WHAT THE EXERCISE ASKS ->
Only the opening lines of the listing, through the one with "Prvi šolski dan –", are to be retyped, each exactly as it stands.

◇ ◇ ◇ ◇ ◇ ◇ ◇

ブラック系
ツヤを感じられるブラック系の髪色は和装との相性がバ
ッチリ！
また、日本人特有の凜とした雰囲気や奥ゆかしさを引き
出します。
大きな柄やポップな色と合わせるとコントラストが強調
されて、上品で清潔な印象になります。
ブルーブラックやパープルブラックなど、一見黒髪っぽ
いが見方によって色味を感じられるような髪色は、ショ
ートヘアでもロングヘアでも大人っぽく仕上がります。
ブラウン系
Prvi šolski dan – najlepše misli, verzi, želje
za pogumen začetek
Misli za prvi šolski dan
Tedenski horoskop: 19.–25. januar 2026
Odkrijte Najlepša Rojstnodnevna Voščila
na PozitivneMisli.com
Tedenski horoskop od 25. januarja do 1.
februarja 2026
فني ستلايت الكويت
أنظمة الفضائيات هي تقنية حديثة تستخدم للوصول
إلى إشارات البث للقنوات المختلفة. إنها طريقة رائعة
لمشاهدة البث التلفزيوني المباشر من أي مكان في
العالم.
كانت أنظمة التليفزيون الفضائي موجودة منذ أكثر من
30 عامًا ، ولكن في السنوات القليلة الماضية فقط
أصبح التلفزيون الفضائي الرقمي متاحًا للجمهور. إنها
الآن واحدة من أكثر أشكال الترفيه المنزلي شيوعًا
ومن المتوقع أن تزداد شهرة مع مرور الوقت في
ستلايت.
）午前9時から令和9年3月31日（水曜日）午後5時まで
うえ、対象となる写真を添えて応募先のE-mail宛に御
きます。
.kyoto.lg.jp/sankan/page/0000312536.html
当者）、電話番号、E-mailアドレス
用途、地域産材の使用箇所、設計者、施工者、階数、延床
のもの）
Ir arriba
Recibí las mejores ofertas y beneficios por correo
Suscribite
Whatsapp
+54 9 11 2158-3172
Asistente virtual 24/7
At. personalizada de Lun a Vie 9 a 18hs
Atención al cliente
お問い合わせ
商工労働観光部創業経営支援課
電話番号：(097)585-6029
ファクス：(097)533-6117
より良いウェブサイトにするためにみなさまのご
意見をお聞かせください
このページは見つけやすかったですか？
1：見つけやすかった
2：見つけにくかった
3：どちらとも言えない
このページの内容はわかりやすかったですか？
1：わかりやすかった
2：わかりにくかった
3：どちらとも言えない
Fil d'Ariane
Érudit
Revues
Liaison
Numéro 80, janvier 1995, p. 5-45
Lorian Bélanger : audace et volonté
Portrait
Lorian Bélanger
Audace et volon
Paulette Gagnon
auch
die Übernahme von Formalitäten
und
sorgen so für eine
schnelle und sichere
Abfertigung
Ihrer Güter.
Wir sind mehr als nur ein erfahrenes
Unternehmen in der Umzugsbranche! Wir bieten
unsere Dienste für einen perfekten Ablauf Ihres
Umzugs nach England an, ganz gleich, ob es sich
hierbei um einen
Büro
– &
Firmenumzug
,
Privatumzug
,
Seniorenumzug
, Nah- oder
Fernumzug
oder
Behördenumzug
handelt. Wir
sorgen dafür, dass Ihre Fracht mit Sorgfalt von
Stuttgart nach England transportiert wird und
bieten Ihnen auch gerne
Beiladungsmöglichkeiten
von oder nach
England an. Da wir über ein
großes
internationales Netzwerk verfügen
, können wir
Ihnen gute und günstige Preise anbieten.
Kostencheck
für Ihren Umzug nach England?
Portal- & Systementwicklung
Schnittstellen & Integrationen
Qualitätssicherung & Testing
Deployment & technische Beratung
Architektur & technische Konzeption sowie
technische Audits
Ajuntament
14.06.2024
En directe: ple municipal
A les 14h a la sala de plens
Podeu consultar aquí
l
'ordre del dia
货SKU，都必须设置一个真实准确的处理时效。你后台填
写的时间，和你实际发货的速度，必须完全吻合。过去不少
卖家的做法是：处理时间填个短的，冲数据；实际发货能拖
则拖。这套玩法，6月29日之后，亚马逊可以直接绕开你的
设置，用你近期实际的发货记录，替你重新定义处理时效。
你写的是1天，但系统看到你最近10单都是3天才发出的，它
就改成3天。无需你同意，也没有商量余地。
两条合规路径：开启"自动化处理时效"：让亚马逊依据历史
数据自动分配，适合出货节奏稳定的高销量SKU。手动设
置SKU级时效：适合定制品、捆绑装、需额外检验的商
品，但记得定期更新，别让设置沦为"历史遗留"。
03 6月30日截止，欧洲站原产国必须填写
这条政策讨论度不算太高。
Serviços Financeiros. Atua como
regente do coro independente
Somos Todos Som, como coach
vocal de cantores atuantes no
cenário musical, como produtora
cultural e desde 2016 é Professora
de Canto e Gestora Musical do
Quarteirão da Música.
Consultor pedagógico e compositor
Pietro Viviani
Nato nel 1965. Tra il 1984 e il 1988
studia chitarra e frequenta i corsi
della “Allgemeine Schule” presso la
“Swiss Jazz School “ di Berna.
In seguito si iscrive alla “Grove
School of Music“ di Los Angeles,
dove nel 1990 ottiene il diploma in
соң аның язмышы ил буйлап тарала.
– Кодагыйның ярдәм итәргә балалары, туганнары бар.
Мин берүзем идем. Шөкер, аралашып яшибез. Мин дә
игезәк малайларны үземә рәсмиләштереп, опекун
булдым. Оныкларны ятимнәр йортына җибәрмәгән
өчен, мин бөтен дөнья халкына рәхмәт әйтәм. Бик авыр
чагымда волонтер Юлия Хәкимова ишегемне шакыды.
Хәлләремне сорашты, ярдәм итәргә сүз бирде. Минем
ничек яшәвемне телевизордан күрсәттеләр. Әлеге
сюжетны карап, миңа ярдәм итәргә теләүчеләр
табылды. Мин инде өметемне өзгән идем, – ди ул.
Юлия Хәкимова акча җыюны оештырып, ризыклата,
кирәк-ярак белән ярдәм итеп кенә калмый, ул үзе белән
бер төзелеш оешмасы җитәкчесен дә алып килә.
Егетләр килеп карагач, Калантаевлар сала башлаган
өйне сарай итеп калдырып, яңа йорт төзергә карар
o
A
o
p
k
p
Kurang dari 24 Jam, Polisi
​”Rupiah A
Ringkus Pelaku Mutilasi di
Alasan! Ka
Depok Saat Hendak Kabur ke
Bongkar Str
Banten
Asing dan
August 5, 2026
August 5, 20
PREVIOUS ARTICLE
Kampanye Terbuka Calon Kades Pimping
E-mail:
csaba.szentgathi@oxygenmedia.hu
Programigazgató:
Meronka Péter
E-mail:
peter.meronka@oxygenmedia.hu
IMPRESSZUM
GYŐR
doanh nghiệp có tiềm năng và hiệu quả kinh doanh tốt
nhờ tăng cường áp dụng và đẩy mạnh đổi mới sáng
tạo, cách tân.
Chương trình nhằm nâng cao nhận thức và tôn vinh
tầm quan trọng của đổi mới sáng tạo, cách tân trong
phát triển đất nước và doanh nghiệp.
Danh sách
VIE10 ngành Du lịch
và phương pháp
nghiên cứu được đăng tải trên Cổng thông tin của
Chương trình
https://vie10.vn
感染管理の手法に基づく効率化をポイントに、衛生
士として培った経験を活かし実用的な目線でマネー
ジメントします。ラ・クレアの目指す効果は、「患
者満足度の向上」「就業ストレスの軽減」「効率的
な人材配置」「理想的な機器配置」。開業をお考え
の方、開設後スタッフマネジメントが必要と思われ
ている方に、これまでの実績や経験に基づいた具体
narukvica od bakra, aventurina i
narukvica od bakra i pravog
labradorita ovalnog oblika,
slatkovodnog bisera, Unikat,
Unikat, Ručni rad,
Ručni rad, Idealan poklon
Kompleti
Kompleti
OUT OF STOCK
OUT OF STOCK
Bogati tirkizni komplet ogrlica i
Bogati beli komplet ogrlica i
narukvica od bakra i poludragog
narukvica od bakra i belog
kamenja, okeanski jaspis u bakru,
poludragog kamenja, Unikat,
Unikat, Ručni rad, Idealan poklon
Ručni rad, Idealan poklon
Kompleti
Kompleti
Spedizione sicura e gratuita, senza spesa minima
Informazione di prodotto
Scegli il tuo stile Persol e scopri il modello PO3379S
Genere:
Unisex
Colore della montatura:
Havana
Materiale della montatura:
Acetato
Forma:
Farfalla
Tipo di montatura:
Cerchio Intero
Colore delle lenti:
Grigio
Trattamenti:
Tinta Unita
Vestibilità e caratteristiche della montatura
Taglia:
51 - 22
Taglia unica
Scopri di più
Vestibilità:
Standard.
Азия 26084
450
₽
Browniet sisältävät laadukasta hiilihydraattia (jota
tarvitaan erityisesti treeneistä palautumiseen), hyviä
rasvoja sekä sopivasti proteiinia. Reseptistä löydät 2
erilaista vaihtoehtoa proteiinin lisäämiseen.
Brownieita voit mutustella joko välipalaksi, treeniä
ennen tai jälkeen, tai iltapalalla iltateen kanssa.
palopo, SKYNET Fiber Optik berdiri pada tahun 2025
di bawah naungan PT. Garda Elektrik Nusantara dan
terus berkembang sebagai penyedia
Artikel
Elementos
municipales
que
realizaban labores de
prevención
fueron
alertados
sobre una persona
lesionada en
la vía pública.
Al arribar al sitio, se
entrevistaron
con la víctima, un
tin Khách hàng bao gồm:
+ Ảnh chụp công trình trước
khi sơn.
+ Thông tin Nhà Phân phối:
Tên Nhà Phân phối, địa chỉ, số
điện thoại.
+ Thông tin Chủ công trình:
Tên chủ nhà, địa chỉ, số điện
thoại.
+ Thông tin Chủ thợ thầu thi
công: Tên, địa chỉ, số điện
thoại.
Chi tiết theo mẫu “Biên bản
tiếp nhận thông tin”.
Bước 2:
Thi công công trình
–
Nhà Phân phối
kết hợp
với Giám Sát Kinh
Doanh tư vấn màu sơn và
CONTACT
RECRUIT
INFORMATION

◇ ◇ ◇ ◇ ◇ ◇ ◇

SOLUTION BELOW ->
ブラック系
ツヤを感じられるブラック系の髪色は和装との相性がバ
ッチリ！
また、日本人特有の凜とした雰囲気や奥ゆかしさを引き
出します。
大きな柄やポップな色と合わせるとコントラストが強調
されて、上品で清潔な印象になります。
ブルーブラックやパープルブラックなど、一見黒髪っぽ
いが見方によって色味を感じられるような髪色は、ショ
ートヘアでもロングヘアでも大人っぽく仕上がります。
ブラウン系
Prvi šolski dan – najlepše misli, verzi, želje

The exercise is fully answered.